Cinquième remarque : l’argument présenté est que les jeunes peuvent créer leur entreprise à 16 ans mais qu’ils ne peuvent voter. C’est bien gentil, mais c’est d’une part fort rare, et d’autre part, c’est un argument un peu faible car il met sur les mêmes plans une construction civique et une logique entrepreneuriale. Je le précise aussi car l’argument de base plutôt à gauche devient comme très souvent un argument cadeau en faveur des mouvements les plus durs du libéralisme et de l’utra-libéralisme. Il n’est pas très compliqué pour un jeune de 16 ans de créer techniquement une entreprise… J’avais déjà dénoncé ce discours qui fait croire que les jeunes veulent devenir tous leur propre patron. Mais on peut craindre quelque part que le fait de devenir autoentrepreneur à 16 ans casse également la protection des mineurs en matière d’emploi pour les faire devenir des travailleurs de petit boulot. Je ne suis pas contre le fait que des adolescents puissent avoir des expériences d’emploi avant 18 ans, mais je crains surtout que ce ne soit pas du tout un choix, mais une contrainte voire une obligation économique. Le droit de vote serait une contrepartie relativement faible dans ce cadre.

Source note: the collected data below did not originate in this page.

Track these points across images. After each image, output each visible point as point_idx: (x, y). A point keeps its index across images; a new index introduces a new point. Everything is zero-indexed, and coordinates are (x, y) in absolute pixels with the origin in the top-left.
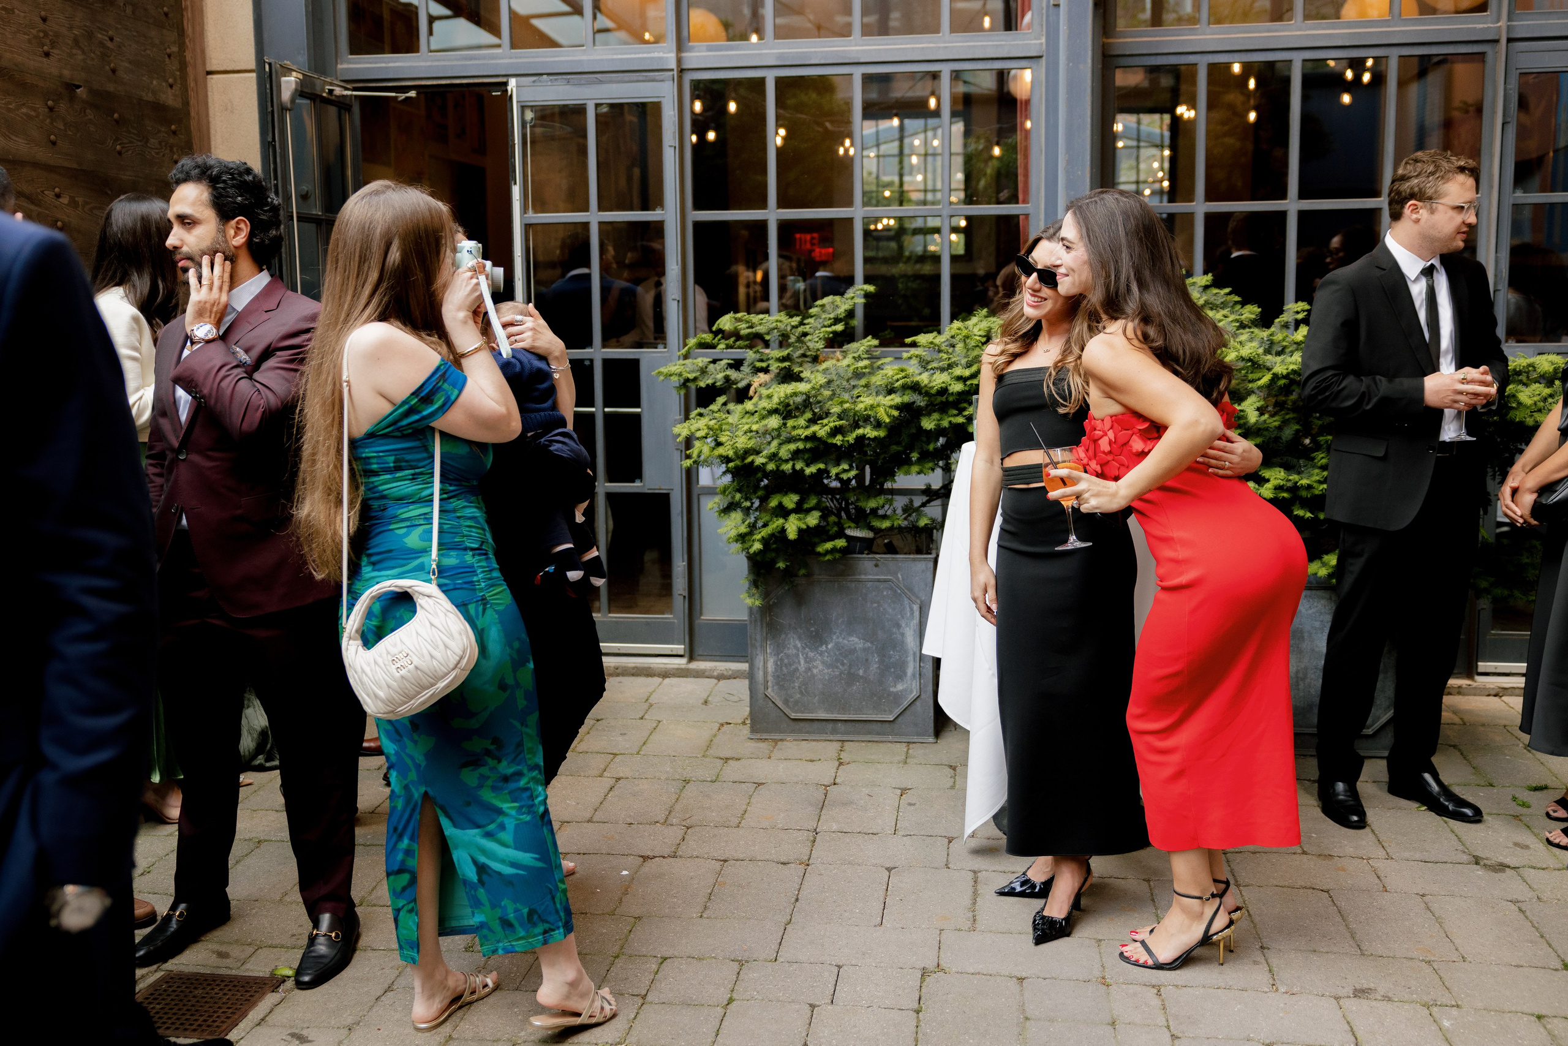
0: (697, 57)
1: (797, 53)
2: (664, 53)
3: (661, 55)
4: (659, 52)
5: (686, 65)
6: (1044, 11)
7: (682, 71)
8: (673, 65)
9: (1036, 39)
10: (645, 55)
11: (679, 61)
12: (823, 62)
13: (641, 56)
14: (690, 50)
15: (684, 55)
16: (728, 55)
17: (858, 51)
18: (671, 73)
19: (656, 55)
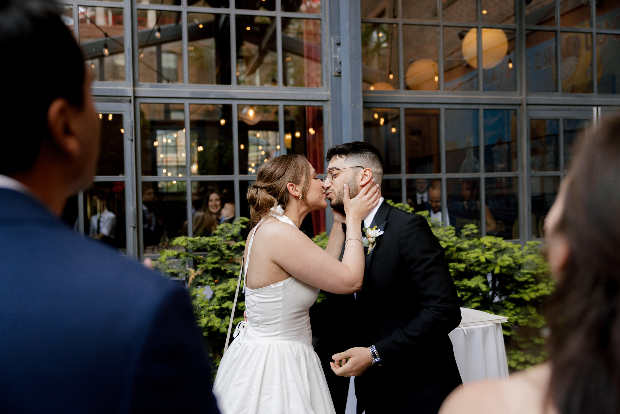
0: (145, 90)
1: (202, 91)
2: (124, 87)
3: (122, 88)
4: (121, 86)
5: (138, 95)
6: (330, 78)
7: (135, 97)
8: (131, 94)
9: (325, 91)
10: (113, 88)
11: (134, 92)
12: (216, 97)
13: (110, 88)
14: (140, 86)
15: (137, 89)
16: (163, 91)
17: (235, 93)
18: (129, 98)
19: (119, 88)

L’enjeu plus important n’est pas celui du vote précoce mais de la représentation dans les assemblées des plus jeunes. Et il y a des pistes institutionnelles à creuser en militant plutôt pour un changement parlementaire (donc constitutionnel) qui obligerait à avoir des listes électorales avec un meilleur équilibre en âge… ce qui implique de supprimer le sénat et de le remplacer par une autre assemblée élue à la proportionnelle avec des listes qui permettent vraiment d’obtenir plus de diversité, plus de parité, plus de jeunes, plus de représentants de professions sous-représentées. Je crois que c’est quelque chose qui pourrait mobiliser et rassembler plus largement au-delà de clivages politiques.
Je reste ouvert au débat. Ma position n’étant que ma propre opinion.